The Refinanced Term Loan is guaranteed by the Company and its direct and indirect subsidiaries, and secured by substantially all of the assets of the Company and its direct and indirect subsidiaries, including Fluent LLC, in each case, on an equal and ratable basis. The Refinanced Term Loan accrues interest at the rate of either, at Fluent's option, (a) LIBOR (subject to a floor of 0.50%) plus 7.00% per annum, or (b) base rate plus 6.0% per annum, payable in cash. Interest under the Refinanced Term Loan is payable monthly. The fair value of the Company's debt will generally fluctuate with movements of interest rates, increasing in periods of declining rates of interest and declining in periods of rising rates of interest.

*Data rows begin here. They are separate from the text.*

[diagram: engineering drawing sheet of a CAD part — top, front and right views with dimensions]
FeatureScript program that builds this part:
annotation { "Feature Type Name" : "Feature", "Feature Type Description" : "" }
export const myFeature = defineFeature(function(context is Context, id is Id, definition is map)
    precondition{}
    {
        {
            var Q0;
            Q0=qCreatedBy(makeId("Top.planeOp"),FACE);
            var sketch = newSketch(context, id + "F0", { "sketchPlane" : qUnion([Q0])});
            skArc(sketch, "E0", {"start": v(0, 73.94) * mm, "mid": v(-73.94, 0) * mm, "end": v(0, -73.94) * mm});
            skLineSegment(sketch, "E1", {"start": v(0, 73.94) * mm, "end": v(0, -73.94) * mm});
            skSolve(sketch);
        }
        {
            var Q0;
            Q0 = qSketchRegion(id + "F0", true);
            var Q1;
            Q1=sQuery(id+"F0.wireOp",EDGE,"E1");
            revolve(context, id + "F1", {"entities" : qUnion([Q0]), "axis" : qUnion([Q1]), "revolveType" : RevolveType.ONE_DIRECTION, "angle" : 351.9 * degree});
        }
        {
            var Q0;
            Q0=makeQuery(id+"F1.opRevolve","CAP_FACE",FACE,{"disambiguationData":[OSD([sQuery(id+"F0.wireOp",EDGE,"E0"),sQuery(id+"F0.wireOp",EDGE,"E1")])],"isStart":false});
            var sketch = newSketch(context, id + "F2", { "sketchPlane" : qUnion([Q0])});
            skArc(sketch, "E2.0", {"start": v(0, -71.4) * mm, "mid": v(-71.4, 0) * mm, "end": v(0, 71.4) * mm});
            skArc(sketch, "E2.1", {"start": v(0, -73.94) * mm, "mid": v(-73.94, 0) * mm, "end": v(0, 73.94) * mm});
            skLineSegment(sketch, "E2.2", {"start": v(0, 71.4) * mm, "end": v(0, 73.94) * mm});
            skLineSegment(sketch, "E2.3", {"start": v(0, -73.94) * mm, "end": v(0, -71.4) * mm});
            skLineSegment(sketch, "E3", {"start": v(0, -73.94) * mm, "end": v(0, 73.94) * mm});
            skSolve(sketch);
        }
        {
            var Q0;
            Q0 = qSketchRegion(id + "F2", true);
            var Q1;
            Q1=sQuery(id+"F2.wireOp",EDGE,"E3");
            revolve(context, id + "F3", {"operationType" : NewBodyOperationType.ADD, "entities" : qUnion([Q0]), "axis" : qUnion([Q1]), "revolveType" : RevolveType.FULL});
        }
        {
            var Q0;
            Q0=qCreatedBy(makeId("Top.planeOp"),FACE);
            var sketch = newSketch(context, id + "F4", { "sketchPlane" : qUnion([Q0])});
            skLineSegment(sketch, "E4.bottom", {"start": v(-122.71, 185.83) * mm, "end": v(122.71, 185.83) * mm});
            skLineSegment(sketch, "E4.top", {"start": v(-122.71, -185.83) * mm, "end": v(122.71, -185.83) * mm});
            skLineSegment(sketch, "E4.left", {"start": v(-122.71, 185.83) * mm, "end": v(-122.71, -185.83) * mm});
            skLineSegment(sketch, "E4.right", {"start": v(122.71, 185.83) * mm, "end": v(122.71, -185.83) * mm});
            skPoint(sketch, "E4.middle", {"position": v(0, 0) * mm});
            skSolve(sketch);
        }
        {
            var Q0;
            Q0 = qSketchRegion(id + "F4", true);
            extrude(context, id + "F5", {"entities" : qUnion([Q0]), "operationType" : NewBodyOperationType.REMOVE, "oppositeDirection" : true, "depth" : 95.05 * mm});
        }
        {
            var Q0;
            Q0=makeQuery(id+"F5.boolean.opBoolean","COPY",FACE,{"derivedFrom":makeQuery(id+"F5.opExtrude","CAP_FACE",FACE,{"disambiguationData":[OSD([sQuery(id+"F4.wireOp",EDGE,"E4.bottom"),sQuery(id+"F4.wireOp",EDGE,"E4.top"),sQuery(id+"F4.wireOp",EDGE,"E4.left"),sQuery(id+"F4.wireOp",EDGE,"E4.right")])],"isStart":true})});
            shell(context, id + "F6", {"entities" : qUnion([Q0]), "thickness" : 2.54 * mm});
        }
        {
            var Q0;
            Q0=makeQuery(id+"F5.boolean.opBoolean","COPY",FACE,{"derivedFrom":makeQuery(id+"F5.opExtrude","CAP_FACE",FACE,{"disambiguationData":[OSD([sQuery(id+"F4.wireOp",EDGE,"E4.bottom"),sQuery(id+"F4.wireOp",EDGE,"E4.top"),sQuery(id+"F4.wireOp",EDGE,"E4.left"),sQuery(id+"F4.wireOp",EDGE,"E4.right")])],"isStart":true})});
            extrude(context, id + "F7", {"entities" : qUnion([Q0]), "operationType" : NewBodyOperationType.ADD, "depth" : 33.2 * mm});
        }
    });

Scheduled principal amortization of the Refinanced Term Loan is $875 per quarter, commencing with the fiscal quarter ended June 30, 2018. The Refinanced Term Loan matures on March 26, 2023.
On March 26, 2018, the Refinanced Term Loan was utilized to repay in full the outstanding principal amount plus accrued PIK interest of the Term Loans and Promissory Notes of $55,586 and $11,425, respectively. Prepayment premiums and unamortized debt costs associated with the Term Loans of $2,818 and $3,136, respectively, were capitalized in the balance of the Refinanced Term Loan and are being amortized over the remaining period of the Refinanced Term Loan. In addition, refinancing costs paid to third parties of $193 were recognized in loss on disposal of discontinued operations. See Note 3, "Discontinued operations," for details.
The Credit Agreement, as amended, requires the Company to maintain and comply with certain financial and other covenants, commencing with the fiscal quarter ended June 30, 2018. In addition, the Credit Agreement, as amended, includes certain prepayment provisions, including mandatory quarterly principal prepayments of the Refinanced Term Loan with a portion of the Company's excess cash flow, as defined in the Credit Agreement. For the three months ended September 30, 2018, the quarterly prepayment resulting from excess cash flow was $3,727. As of September 30, 2018, this amount was reclassified to the current portion of long-term debt and will be paid during the fourth quarter. As long as the Refinanced Term Loan remains outstanding, the restrictive covenants, including prepayment penalties, and mandatory quarterly prepayment provisions could impair the Company's ability to expand or pursue its business strategies or obtain additional funding. As of September 30, 2018, the Company was in compliance with all of the financial and other covenants under the Credit Agreement.
Maturities
Including the required principal prepayment on the Refinanced Term Loan based on a portion of the Company's quarterly excess cash flow of $3,727 for the third quarter of 2018 and excluding potential future additional principal prepayments, scheduled future maturities of total debt as of September 30, 2018 were as follows:
 
(In thousands)
 
 
Year
 
 

Remainder of 2018
 
$
4,602

2019
 
3,500

2020
 
3,500

2021
 
3,500

2022
 
3,500

2023 and thereafter
 
46,319

Total maturities
 
$
64,921


Fair value
The Refinanced Term Loan accrues interest at the rate of either, at Fluent's option, (a) LIBOR (subject to a floor of 0.50%) plus 7.00% per annum, or (b) base rate (generally equivalent to the U.S. prime rate) plus 6.0% per annum, payable in cash. As the Refinanced Term Loan was effective on March 26, 2018 and has a variable interest rate, the fair value of long-term debt is considered to approximate its carrying amount as of September 30, 2018. This fair value assessment represents Level 2 measurements.